- [Source information]:
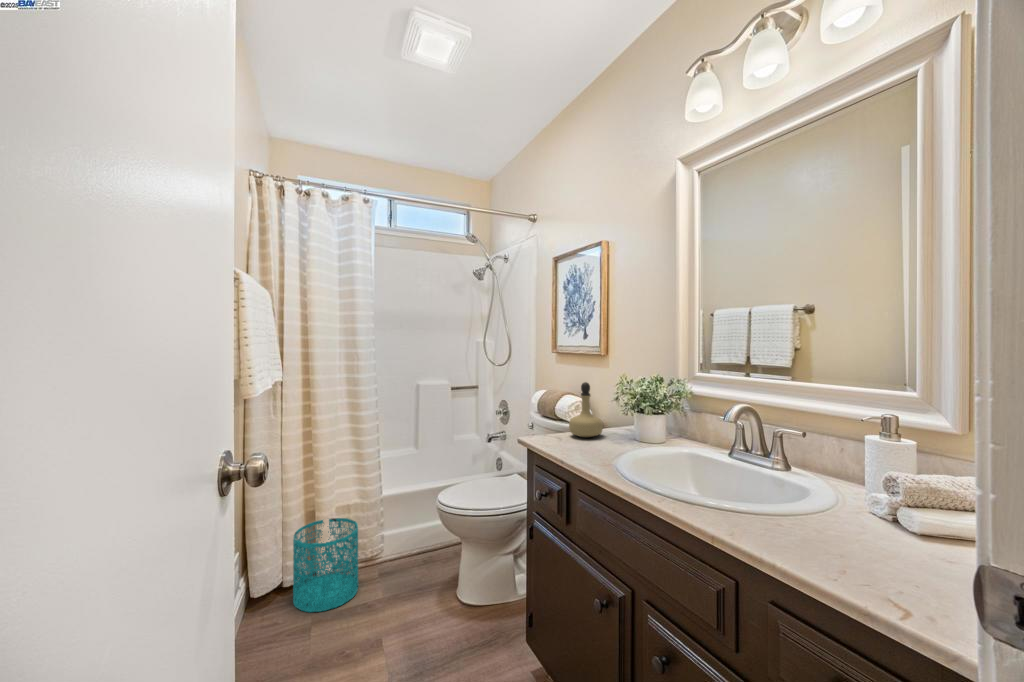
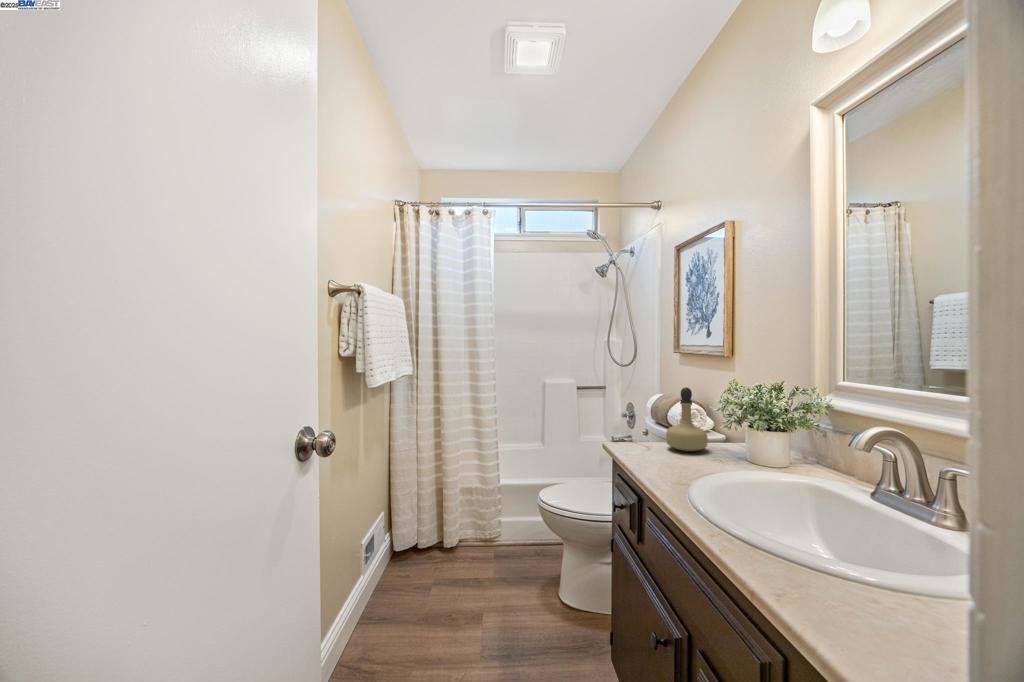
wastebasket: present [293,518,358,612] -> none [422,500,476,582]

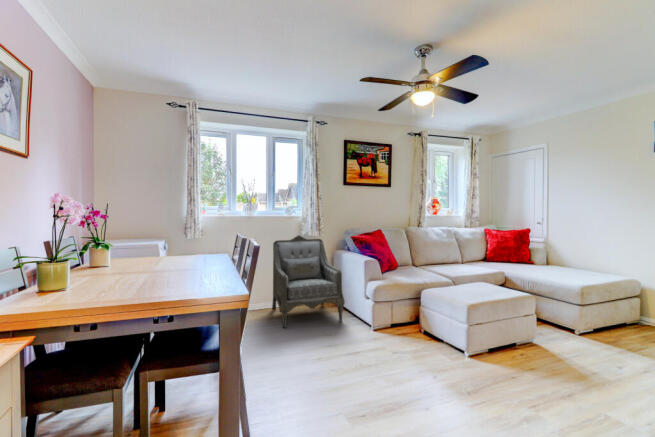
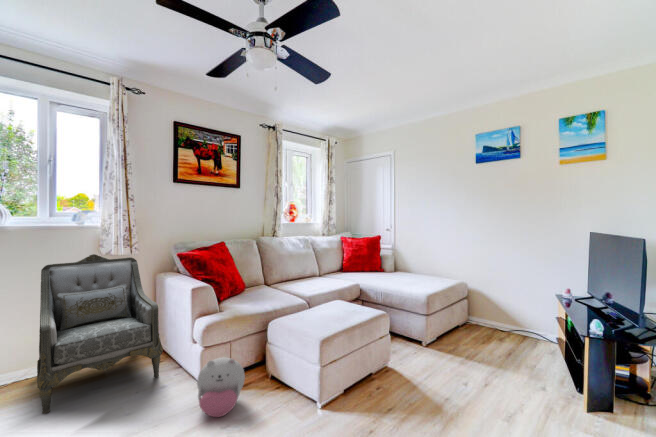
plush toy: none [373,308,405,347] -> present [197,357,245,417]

---

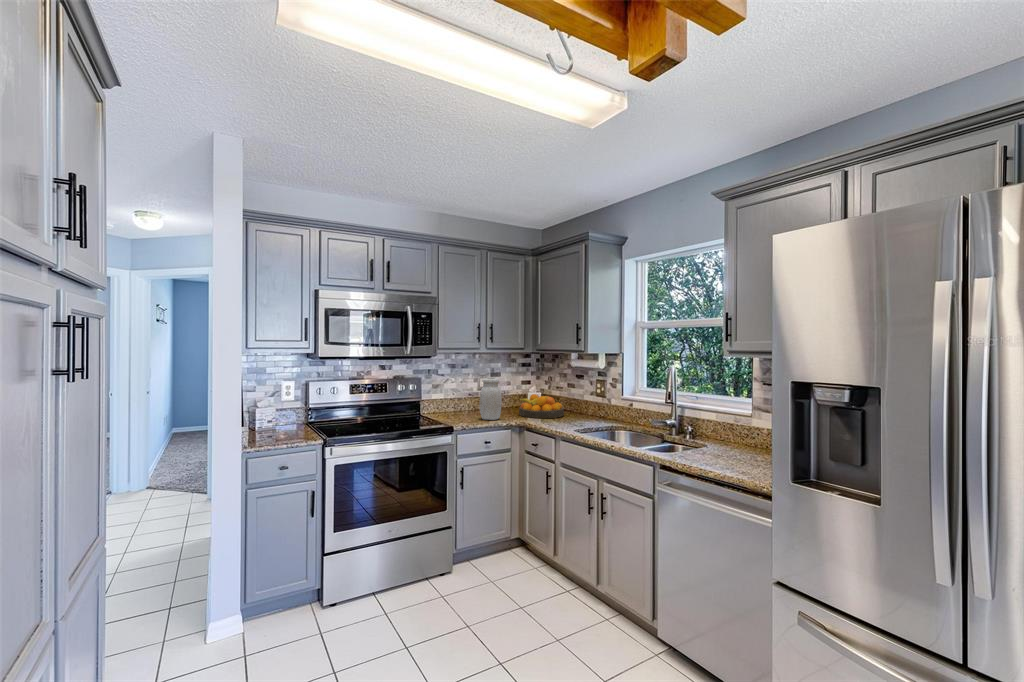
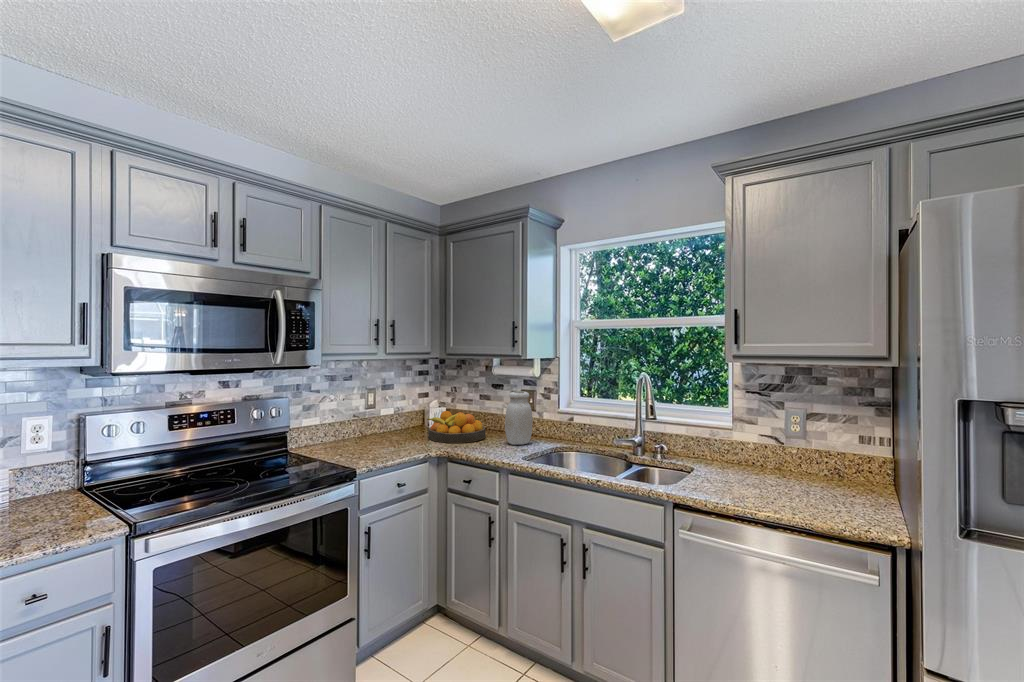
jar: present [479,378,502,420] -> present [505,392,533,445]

--

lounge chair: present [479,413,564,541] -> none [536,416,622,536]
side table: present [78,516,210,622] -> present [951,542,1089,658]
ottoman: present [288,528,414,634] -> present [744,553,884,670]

- [Problem statement]:
Please find the lines in the data that contain the word "none" and copy them.

- [Exercise output]:
wastebasket: present [293,518,358,612] -> none [422,500,476,582]
plush toy: none [373,308,405,347] -> present [197,357,245,417]
lounge chair: present [479,413,564,541] -> none [536,416,622,536]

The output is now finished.